= Party of New Type =

Party of New Type (PNT) is a voluntary public association in Russia, formed on an informal basis of a common world outlook. It is not an officially registered party. S.Sulakshin is Chairman of the Party and one of the self-nominated candidates in the 2018 Russian presidential election.

== History of creation ==
In the scientific circulation the term "party of new type" was entered into by Vladmir Lenin. In 2015, the General Director of the Center for Political Thought and Ideology, Stepan Sulakshin, announced the idea of creating PNT as opposition to Vladimir Putin's governance.

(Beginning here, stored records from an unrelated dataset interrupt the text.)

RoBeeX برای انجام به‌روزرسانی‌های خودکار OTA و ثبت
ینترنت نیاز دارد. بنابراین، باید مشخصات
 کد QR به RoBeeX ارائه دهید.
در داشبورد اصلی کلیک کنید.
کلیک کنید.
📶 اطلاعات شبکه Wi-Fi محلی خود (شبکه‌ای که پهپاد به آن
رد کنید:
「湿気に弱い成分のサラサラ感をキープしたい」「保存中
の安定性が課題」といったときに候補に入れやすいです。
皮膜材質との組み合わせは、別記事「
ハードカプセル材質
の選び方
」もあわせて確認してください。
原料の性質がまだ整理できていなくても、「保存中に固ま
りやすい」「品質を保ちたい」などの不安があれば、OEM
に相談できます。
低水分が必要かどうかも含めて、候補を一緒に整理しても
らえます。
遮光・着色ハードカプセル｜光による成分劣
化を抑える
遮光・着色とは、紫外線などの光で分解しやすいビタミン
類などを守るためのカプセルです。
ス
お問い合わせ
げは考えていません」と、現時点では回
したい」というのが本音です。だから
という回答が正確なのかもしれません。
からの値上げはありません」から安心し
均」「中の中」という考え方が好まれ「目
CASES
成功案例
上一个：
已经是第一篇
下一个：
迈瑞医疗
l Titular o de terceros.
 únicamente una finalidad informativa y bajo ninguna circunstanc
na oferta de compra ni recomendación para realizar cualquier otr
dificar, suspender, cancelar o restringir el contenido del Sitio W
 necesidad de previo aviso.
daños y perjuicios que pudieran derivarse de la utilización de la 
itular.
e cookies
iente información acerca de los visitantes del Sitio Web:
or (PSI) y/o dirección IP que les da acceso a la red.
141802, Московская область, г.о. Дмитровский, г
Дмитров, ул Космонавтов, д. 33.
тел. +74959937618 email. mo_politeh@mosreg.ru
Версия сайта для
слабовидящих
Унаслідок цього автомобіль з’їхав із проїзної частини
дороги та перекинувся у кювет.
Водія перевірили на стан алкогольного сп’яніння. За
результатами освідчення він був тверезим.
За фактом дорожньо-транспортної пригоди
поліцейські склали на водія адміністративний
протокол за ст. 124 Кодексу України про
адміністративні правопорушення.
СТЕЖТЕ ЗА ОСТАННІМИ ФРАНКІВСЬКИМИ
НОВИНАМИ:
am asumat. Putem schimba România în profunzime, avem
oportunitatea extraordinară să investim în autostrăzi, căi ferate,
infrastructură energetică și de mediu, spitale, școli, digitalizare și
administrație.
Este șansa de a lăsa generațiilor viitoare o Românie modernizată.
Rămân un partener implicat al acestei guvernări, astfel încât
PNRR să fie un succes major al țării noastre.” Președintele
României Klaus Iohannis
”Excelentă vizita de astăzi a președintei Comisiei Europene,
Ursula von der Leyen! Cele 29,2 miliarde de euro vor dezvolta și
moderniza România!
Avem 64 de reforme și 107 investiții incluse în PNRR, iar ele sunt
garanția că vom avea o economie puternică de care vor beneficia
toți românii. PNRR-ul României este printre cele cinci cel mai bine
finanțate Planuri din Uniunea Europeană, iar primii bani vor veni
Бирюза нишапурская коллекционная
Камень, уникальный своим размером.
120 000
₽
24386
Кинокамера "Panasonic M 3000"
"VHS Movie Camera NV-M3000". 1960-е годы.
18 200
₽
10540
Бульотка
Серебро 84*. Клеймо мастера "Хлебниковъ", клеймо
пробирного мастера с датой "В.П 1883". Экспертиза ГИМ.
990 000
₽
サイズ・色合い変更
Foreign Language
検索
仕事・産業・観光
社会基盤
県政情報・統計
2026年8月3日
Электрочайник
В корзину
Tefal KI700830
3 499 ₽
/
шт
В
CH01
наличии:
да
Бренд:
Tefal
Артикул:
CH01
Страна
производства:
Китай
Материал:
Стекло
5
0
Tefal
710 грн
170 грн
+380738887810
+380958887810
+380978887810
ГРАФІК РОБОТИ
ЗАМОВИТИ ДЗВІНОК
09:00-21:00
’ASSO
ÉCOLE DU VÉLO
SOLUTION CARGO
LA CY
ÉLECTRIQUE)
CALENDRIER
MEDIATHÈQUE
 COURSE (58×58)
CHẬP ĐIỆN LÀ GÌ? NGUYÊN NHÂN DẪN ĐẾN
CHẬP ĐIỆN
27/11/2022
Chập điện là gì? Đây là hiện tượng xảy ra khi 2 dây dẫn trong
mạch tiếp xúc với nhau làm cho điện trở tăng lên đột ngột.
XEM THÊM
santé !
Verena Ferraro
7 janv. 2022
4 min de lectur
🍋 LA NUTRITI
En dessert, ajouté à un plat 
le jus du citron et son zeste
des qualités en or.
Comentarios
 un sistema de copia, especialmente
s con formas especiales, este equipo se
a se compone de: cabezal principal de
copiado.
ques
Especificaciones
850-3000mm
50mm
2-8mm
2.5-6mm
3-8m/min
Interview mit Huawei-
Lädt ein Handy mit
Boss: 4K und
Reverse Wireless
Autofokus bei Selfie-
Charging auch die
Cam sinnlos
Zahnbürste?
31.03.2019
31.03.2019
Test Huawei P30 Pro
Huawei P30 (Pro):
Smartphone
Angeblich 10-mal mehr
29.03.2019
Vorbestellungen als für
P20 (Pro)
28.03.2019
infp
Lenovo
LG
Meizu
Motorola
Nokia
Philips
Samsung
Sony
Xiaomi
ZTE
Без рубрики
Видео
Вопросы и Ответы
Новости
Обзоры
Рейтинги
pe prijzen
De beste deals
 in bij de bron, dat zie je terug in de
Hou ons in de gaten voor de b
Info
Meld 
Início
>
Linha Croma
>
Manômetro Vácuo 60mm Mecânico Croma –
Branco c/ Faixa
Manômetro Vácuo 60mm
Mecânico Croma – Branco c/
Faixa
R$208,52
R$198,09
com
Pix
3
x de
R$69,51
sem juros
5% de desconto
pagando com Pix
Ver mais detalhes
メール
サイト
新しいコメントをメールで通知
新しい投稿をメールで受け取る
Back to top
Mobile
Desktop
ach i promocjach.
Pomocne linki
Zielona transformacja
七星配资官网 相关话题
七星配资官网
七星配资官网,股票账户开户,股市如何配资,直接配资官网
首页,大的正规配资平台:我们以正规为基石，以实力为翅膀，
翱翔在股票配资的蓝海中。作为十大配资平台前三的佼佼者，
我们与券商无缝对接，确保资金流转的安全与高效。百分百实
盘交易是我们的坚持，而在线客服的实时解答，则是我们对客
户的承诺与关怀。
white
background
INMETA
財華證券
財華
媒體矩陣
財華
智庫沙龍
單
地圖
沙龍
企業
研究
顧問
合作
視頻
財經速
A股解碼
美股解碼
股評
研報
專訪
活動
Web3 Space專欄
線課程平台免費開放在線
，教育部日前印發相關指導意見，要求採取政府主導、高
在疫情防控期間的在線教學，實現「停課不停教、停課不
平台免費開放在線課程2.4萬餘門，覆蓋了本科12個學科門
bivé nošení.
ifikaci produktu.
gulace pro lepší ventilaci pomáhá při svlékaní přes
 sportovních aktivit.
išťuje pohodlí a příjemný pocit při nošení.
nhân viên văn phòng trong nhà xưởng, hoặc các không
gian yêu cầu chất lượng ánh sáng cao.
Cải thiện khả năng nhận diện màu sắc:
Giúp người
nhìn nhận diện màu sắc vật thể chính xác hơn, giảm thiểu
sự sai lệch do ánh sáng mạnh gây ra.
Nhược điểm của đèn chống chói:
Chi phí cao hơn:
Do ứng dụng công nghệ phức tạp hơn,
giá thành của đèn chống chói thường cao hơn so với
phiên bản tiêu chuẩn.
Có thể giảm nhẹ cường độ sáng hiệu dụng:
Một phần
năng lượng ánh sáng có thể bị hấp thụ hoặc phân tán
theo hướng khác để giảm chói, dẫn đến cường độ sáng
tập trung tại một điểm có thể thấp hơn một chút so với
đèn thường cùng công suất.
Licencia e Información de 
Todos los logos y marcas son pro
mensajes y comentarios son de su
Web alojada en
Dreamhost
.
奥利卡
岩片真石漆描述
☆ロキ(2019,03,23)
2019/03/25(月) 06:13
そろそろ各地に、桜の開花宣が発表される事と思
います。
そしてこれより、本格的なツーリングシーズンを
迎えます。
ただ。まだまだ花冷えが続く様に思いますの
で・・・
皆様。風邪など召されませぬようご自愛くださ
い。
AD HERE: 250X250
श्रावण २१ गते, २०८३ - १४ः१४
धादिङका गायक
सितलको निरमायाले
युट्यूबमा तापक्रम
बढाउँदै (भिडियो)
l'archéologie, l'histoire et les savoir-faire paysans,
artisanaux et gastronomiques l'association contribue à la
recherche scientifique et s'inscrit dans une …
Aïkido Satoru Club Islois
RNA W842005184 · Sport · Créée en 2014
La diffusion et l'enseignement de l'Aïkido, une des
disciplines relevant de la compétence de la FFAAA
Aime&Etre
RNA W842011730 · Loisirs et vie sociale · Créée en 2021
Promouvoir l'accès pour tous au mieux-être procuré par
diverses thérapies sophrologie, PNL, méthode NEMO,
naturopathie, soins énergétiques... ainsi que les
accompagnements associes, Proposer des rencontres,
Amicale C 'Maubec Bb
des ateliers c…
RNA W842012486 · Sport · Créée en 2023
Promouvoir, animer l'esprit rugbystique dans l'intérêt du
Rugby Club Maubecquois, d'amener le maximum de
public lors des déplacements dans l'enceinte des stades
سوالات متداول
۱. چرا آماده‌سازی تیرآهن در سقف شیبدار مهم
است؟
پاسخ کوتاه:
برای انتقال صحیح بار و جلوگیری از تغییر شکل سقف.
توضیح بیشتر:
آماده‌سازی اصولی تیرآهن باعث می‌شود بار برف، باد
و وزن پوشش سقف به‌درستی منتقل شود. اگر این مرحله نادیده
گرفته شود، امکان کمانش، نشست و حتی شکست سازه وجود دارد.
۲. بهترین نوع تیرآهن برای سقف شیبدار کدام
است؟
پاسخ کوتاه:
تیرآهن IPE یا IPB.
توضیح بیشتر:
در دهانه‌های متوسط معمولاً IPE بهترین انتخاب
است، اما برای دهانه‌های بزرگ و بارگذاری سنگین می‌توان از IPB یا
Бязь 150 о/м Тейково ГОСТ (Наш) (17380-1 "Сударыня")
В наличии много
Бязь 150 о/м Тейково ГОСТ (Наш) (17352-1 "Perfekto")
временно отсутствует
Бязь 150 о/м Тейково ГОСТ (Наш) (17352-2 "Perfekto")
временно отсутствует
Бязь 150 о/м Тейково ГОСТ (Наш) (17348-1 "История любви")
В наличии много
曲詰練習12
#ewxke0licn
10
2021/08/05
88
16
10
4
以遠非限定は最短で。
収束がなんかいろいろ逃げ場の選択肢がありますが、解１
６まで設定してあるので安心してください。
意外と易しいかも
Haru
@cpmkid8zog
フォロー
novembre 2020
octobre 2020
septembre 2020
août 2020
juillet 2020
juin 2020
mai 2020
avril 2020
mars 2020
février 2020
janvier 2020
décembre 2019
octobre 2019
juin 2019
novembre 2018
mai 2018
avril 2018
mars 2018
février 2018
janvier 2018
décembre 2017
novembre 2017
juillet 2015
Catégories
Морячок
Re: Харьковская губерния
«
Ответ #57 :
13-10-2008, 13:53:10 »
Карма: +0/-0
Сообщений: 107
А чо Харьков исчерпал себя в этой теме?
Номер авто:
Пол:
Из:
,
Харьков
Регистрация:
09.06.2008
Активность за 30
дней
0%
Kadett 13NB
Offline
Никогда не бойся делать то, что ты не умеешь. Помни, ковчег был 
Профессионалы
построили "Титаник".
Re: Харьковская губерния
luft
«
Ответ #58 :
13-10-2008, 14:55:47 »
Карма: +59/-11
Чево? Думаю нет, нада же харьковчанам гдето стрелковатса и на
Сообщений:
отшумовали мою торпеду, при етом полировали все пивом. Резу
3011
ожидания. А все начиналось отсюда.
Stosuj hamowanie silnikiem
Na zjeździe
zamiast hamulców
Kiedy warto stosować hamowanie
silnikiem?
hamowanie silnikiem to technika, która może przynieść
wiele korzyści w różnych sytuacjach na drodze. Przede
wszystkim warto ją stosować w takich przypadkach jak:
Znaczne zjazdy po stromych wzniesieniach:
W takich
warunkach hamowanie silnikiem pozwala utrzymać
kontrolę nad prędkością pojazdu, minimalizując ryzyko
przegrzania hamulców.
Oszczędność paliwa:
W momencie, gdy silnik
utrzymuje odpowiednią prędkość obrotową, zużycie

The following year, he made a declaration of intent to create a "party of new type." Russian Prime Minister Dmitry Medvedev also used the phrase, in reference to the United Russia party: "The past election campaign marked the beginning of the most important stage for our Party - the formation of a new type of party." It is likely that the formulation was included in the speech of the prime minister by the efforts of the speechwriters.

The founding congress of PNT was held on June 17, 2017. At the congress it was decided to create a party as a public association without registration.

== Ideology ==
Sulakshin S. refused to call the party's agenda left-patriotic, explaining that it "has a universal program aimed at all citizens." PNT stands on the balanced political platform of a "solidary society" in which revolutions and expropriations will never again occur, but will be based on "work, justice and freedom."